Gauranga Das, 80, has lived at Cooper's Camp for almost 60 years and can find nothing to celebrate as India marks six decades of independence. As the sub-continent shook with the bloody aftermath of partition and the migration of some 14 million people, Das fled his riverside home at Barishal in the newly-created Muslim-majority nation of East Pakistan for what he hoped would be a new life in India.
He was part of a late exodus of Hindus under pressure to abandon their homes to Muslim immigrants heading east from India. As the steam train chugged into Petrapole station, Das and other passengers were led to 40 funnel-shaped warehouses named after an English missionary called Cooper who ran a hospital nearby. "The corrugated tin sheds at Cooper's Camp were built to store the army's food grains and ammunition in British India," Das told AFP.
"But they became a temporary shelter for nearly 100,000 refugees from East Pakistan after the partition. "I came to the camp on 11 March, 1950," said Das, one of about 200 of the original thousands of refugee families who are still stuck in limbo in this last outpost of the partition tragedy. The site lies 80 kilometres 50 miles) from West Bengal state capital Kolkata and is one of dozens used to house refugees who came after the initial slaughter of the August 14-15, 1947, partition.
British India was carved up to create Muslim West and East Pakistan separated by majority Hindu India. While many of the estimated one million deaths caused by one of the greatest migrations in human history happened within weeks on the north-western side of the subcontinent, the trauma lingered here in the east.
In the west, mainly via the rich farm state of the Punjab, Hindus who came from West Pakistan to India and the Muslims moving the opposite way clashed in a bloodbath that lasted weeks. But migration was drawn out between West Bengal and the new East Pakistan. Tensions between the two states culminated in 1971 when India sent in troops to aid Bengali independence leaders who fought West Pakistan.
The war led to the creation of Bangladesh - still tied by language, food and culture to West Bengal - but the two states remain uneasy neighbours, especially over the issue of refugees. Many of the original refugees at Cooper's Camp took offers of Indian citizenship in exchange for agreeing to move to the Indian Ocean archipelago of the Andaman and Nicobar islands. But others like Das asked to be allowed to stay in West Bengal, which the state and federal governments have refused.

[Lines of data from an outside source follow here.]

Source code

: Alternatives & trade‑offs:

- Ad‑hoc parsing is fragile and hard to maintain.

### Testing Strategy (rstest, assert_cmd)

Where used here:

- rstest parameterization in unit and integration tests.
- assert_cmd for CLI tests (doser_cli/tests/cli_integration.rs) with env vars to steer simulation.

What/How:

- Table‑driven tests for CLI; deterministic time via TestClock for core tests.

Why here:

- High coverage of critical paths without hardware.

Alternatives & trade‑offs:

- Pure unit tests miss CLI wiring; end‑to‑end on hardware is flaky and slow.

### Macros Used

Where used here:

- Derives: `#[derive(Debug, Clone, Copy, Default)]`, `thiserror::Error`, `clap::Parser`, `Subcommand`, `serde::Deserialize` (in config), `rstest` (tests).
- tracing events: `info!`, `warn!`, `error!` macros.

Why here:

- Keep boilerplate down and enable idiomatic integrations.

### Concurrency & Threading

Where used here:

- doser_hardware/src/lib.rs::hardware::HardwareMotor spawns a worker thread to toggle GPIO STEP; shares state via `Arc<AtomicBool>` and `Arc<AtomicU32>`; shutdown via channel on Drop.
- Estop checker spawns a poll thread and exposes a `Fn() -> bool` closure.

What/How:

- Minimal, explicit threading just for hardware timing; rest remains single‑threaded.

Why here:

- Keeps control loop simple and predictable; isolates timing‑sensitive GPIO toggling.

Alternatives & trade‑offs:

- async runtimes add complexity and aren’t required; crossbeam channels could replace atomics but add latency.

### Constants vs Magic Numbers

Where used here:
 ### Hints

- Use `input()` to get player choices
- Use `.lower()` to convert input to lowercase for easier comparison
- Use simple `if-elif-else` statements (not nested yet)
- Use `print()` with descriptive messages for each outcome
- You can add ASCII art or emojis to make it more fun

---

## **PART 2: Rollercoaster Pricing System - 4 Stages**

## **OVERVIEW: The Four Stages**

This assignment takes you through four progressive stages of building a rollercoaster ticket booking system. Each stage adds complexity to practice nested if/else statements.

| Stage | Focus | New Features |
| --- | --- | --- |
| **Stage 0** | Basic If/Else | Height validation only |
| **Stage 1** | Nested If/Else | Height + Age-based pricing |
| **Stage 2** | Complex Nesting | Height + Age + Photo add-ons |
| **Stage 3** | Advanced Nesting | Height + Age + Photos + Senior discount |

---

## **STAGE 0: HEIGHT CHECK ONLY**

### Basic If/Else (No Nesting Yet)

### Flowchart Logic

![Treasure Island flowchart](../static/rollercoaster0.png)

"We are neglected, ignored. It seems that not only the Indian federal government, but that time has forgotten us as well," Das said, leaning against a rusted tin shed. "Thousand of refugees from here were sent to Andaman and Nicobar islands. Those who refused to go there have been denied Indian nationality," he said. "After staying in the camps for six decades they are in constant fear of being sent back to their homeland."
The federal government stopped grants for the camp in 1990. Today remaining refugees receive some rice, grain and 400 rupees (10 dollars) each month from the West Bengal state government. "We are appealing their cases with the ruling communist government of the state," said Das, who is also vice-president of United Central Refugee Council, a left-leaning forum spearheading refugee rights.
"The government has failed to honour its promises to give employment and financial support to unemployed youth, the third generation of refugees in the camp," he charged. Minto Sanyal, 22, who was born at the camp, said that it was slowly falling into irrelevance, even though as many as 7,000 others like him call it home. "The only hospital in the camp has been shut nearly a decade ago. A post office still functioning with three staff may close its doors and four primary schools in tin sheds are virtually closed due to lack of students," he said.
Kiranbala Saha, an elderly woman who can't remember her age said: "We are living in a hell." "Rainwater seeps from the tin roof. Clogged drains swamp my room. We spend sleepless nights during the monsoon," said Kiranbala, who lost her husband about a decade ago. "Only death can give me relief from the daily suffering. I am waiting for that," she said.